Je reviens sur son rôle « important » dans les négociations qui ont abouti à la signature des accords de Grenelle, cérémonie où on le voit assis aux côtés de Georges Pompidou.
« Je me souviens d'un moment particulier, quand on a conclu, vers 4 heures du matin. Le problème était de savoir si on mettait le SMIC 16 à trois francs ou non. On était prêts à céder à 2,80 francs, ou quelque chose comme ça. Je quittais discrètement la salle pour avoir des entretiens confidentiels avec Séguy ou Krasucki. Je sors et on se met d'accord – avec Séguy, je crois – sur un chiffre légèrement inférieur à trois francs. Je rentre discrètement, lui d'un côté, moi de l'autre. Pompidou propose le chiffre. Le représentant de FO prend alors la parole et dit : “On est tous d'accord pour trois francs !” Stupeur de tout un chacun. Séguy déclare qu'il ne peut faire autrement que de s'aligner. C'est comme ça qu'on a fait le SMIC à trois francs. »
Il est sept heures du matin, ce 27 mai 1968. L'accord prévoit notamment une augmentation du SMIC de 35 %, une hausse moyenne des salaires de 10 %. Jacques Chirac est alors persuadé que la France va se remettre au travail, mais les grèves dures continuent. Beaucoup de ministères sont vides, c'est la débandade dans les allées du pouvoir. Le 29 mai, le général de Gaulle disparaît à l'étranger sans prévenir. Pompidou se retrouve seul – enfin, pas tout à fait : Chirac fait partie du dernier carré de fidèles.
« J'étais tout à fait serein. Je me disais que tout cela finirait par passer. J'ai trouvé que les ministres, au cours de cette période, ne furent pas brillants : au mieux ils se volatilisaient, au pire ils commençaient à prendre des contacts ailleurs. Fouchet, ministre de l'Intérieur, avait disparu. On avait été obligé d'installer son directeur de cabinet à Matignon. Même Olivier Guichard, on ne l'a pas beaucoup vu… Il en allait de même avec les cabinets. J'avais un chef de cabinet, un camarade de promotion, avec qui j'étais très lié : il m'a écrit pour me dire qu'il serait fidèle et loyal, tout en me prévenant que, sitôt la crise terminée, il me remettrait sa démission. Ils étaient tous complètement paumés. J'apprends par Michèle Cotta, qui était très bien avec tout le monde, que Mitterrand recevait et tenait table ouverte : “Tu ne sais pas qui j'ai vu faire la queue chez Mitterrand ? Olivier Stirn et le sous-préfet Érignac [deux membres du cabinet de Jacques Chirac]. Tu me croiras si tu veux, ils ont attendu sept heures et finalement n'ont pas été reçus.” Telle était l'ambiance à cette époque 17 . Au sein de mon cabinet, seuls Jean-Paul Parayre 18 et Annie Lhéritier se sont bien comportés. Annie Lhéritier me disait : “Laissez faire, tout cela ne présente aucun intérêt, ça va se calmer…”

- **Entrées enregistrées**
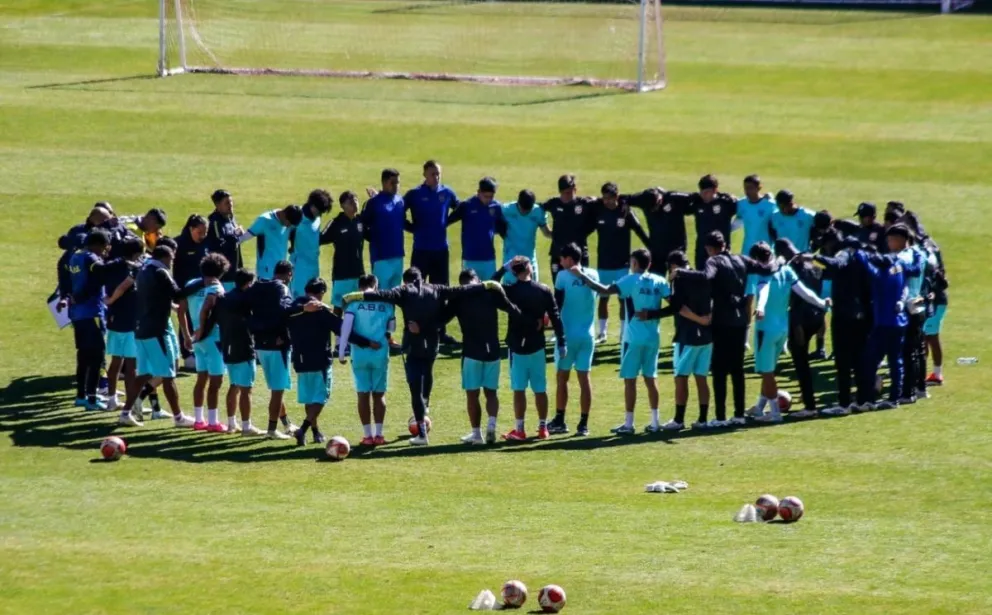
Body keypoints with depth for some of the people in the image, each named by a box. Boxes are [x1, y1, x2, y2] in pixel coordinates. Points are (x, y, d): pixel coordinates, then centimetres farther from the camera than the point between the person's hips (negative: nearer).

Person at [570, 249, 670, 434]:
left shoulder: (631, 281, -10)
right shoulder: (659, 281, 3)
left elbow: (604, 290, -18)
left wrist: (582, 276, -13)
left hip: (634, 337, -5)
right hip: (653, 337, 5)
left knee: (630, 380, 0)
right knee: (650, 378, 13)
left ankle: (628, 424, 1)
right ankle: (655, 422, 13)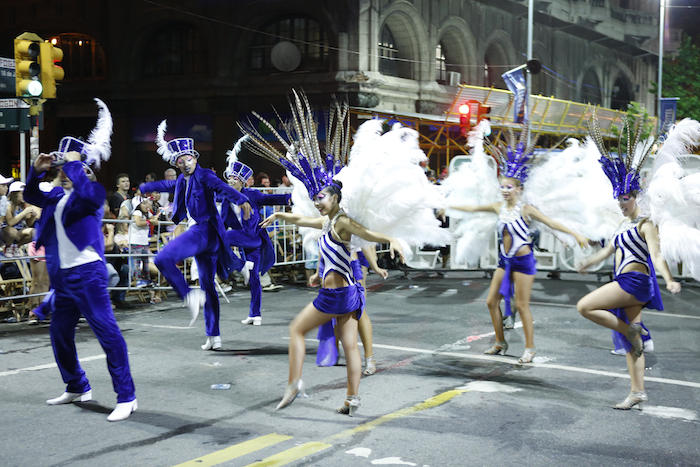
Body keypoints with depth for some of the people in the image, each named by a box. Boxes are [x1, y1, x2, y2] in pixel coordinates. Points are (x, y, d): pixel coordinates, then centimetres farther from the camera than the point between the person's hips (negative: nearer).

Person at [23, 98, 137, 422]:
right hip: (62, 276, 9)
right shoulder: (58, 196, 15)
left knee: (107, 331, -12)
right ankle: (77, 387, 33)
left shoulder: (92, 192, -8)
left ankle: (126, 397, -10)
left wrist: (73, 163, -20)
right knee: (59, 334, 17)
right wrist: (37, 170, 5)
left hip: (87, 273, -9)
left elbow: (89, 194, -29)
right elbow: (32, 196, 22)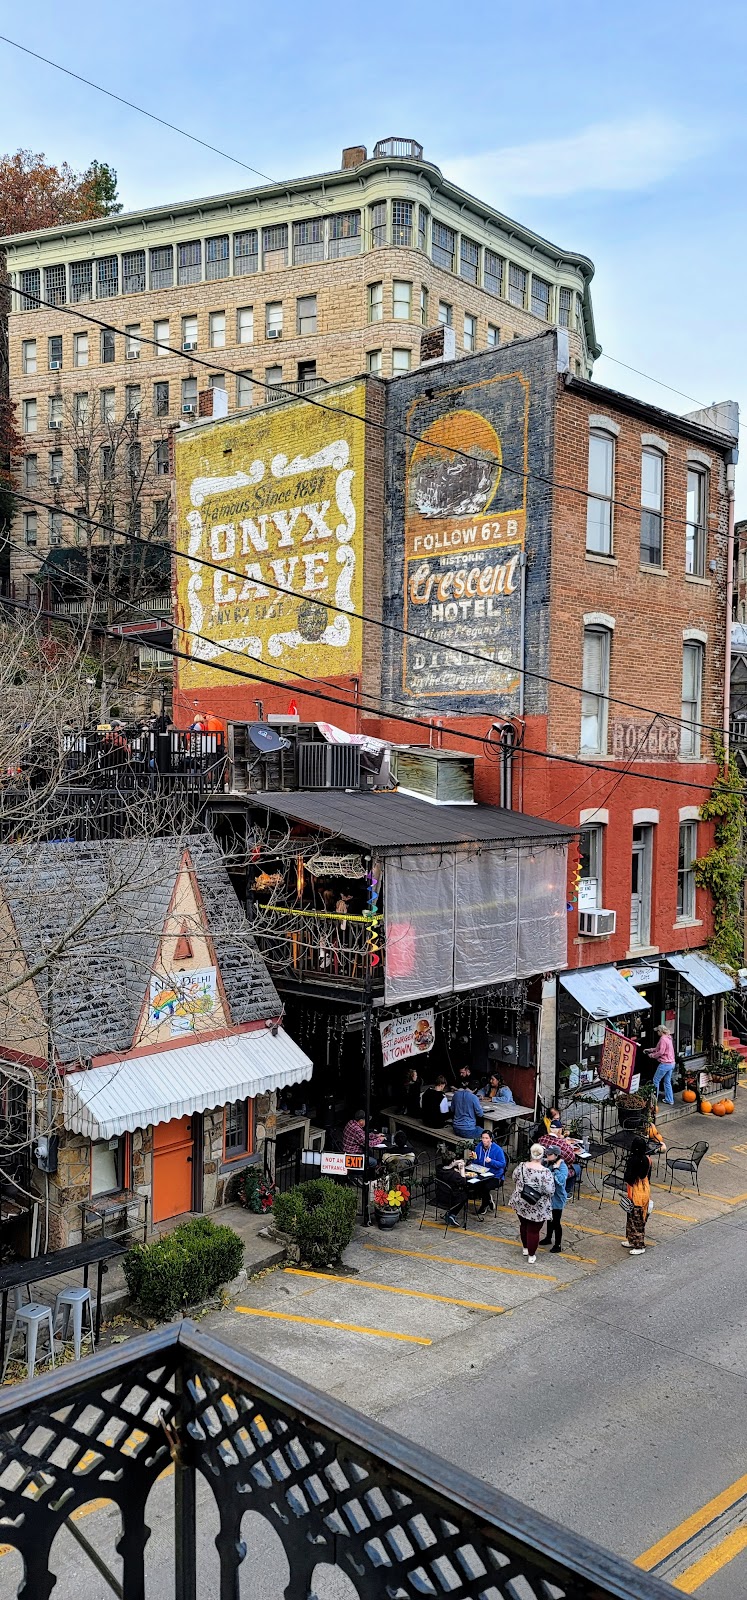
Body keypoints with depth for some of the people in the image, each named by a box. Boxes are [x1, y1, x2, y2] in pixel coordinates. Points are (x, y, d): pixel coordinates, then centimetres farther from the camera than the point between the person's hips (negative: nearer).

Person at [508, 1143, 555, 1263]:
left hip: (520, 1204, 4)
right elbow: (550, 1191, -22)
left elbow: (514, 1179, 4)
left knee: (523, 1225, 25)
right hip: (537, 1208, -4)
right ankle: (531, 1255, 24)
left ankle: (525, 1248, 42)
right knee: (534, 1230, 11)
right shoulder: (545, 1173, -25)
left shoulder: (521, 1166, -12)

...

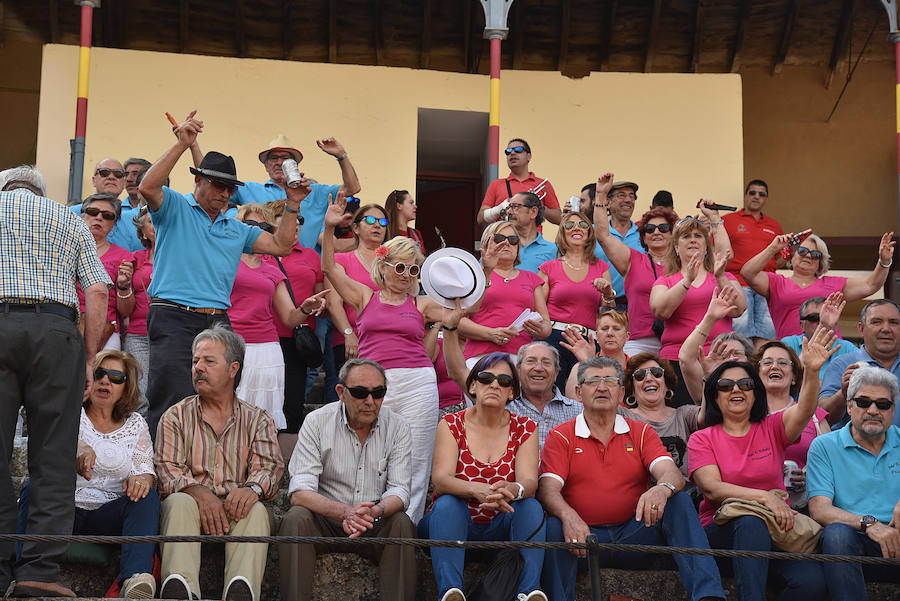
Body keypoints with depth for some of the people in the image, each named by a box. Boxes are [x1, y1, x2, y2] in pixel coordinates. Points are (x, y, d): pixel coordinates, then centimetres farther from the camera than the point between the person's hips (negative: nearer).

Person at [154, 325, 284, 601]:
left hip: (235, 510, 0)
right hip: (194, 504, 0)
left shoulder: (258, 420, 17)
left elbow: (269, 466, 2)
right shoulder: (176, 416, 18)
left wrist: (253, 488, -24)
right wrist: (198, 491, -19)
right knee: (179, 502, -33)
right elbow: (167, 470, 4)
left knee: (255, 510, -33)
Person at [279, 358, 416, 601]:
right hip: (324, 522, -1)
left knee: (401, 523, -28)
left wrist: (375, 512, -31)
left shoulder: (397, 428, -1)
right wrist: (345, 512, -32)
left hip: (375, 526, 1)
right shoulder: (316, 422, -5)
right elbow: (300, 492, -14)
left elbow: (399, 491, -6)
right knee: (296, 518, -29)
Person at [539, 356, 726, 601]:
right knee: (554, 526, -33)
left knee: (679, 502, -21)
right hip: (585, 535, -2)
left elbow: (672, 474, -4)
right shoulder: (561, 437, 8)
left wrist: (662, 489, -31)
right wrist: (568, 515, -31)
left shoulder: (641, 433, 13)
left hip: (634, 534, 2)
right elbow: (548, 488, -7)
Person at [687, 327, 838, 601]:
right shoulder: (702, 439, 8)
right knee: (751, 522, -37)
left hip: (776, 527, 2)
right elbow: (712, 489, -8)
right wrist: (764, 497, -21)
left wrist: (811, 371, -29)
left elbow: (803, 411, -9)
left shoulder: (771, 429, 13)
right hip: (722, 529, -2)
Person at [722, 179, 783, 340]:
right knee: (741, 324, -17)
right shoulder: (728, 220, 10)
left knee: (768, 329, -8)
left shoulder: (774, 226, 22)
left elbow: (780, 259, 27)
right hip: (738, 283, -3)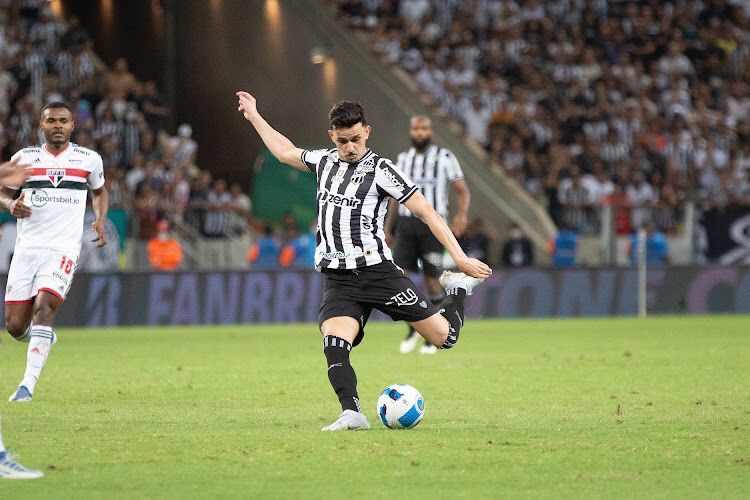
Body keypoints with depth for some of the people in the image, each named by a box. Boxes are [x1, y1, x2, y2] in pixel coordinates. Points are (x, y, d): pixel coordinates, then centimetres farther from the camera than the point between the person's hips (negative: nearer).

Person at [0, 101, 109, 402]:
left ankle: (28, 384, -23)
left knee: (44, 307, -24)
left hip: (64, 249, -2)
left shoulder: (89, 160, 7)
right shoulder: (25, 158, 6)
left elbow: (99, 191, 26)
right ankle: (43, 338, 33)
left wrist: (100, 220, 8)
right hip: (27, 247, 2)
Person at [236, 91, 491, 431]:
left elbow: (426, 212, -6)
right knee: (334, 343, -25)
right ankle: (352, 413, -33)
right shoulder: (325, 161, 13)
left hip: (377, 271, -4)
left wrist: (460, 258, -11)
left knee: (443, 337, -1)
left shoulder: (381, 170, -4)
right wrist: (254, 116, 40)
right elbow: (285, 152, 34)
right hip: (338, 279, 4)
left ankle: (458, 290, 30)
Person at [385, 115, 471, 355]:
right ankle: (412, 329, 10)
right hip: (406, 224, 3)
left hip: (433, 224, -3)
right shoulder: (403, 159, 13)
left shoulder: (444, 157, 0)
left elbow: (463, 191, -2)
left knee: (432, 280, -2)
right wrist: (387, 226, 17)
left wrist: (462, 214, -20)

---

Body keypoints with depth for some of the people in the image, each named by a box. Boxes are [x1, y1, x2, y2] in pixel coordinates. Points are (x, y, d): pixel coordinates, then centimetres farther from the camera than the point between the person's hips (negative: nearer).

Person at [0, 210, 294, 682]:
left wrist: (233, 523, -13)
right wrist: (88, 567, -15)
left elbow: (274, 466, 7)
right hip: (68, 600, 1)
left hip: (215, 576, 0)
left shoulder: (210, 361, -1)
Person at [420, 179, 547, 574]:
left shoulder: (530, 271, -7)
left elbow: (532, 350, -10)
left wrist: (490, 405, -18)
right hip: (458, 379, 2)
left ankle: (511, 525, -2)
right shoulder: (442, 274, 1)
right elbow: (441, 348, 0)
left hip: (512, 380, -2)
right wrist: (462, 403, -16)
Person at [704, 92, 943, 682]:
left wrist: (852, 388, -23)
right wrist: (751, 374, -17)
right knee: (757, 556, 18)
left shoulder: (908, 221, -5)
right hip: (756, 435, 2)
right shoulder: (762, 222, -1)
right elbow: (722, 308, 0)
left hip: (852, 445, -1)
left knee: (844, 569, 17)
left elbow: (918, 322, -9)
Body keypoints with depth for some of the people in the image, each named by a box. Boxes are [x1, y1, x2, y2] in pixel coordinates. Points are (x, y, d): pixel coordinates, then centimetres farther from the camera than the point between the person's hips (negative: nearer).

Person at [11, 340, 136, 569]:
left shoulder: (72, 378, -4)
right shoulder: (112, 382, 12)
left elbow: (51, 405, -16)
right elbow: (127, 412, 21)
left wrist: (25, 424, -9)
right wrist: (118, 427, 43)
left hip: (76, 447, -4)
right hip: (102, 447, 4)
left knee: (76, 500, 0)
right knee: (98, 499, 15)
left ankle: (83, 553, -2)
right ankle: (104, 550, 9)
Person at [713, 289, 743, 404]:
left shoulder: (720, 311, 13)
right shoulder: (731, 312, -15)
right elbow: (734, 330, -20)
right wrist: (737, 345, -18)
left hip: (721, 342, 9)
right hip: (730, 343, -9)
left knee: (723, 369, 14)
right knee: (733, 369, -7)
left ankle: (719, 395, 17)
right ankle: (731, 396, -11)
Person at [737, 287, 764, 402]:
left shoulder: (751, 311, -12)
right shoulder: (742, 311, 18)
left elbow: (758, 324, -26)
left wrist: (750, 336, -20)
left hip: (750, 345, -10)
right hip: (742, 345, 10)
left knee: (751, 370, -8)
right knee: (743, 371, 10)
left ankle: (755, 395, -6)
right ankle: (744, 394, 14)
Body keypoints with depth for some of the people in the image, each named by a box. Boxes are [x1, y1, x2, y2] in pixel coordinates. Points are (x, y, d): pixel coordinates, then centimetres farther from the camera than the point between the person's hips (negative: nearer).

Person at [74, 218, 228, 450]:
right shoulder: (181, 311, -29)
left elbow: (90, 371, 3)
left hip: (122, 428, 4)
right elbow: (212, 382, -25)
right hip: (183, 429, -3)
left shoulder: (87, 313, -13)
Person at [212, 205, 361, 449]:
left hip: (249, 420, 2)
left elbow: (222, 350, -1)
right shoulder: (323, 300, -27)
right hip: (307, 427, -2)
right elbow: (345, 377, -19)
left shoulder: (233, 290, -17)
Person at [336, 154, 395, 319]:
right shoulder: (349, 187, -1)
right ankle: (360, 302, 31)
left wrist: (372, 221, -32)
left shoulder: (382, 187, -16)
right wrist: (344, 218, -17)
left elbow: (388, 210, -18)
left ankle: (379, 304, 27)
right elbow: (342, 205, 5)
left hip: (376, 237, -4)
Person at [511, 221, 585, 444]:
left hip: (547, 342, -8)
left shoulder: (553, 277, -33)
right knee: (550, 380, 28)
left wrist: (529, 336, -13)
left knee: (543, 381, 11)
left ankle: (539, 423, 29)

- **Consigne**
Dans l'extrait sur les accords de Grenelle, reformulez sous forme de liste le paragraphe qui commence par « Il est sept heures du matin », en conservant ses faits principaux.

- **Réponse attendue**
- 27 mai 1968, sept heures du matin : l'accord prévoit notamment une hausse du SMIC de 35 % et une hausse moyenne des salaires de 10 %.
- Jacques Chirac est persuadé que la France va se remettre au travail, mais les grèves dures continuent.
- Beaucoup de ministères sont vides, et c'est la débandade dans les allées du pouvoir.
- Le 29 mai, le général de Gaulle disparaît à l'étranger sans prévenir.
- Pompidou se retrouve presque seul, et Chirac fait partie du dernier carré de fidèles.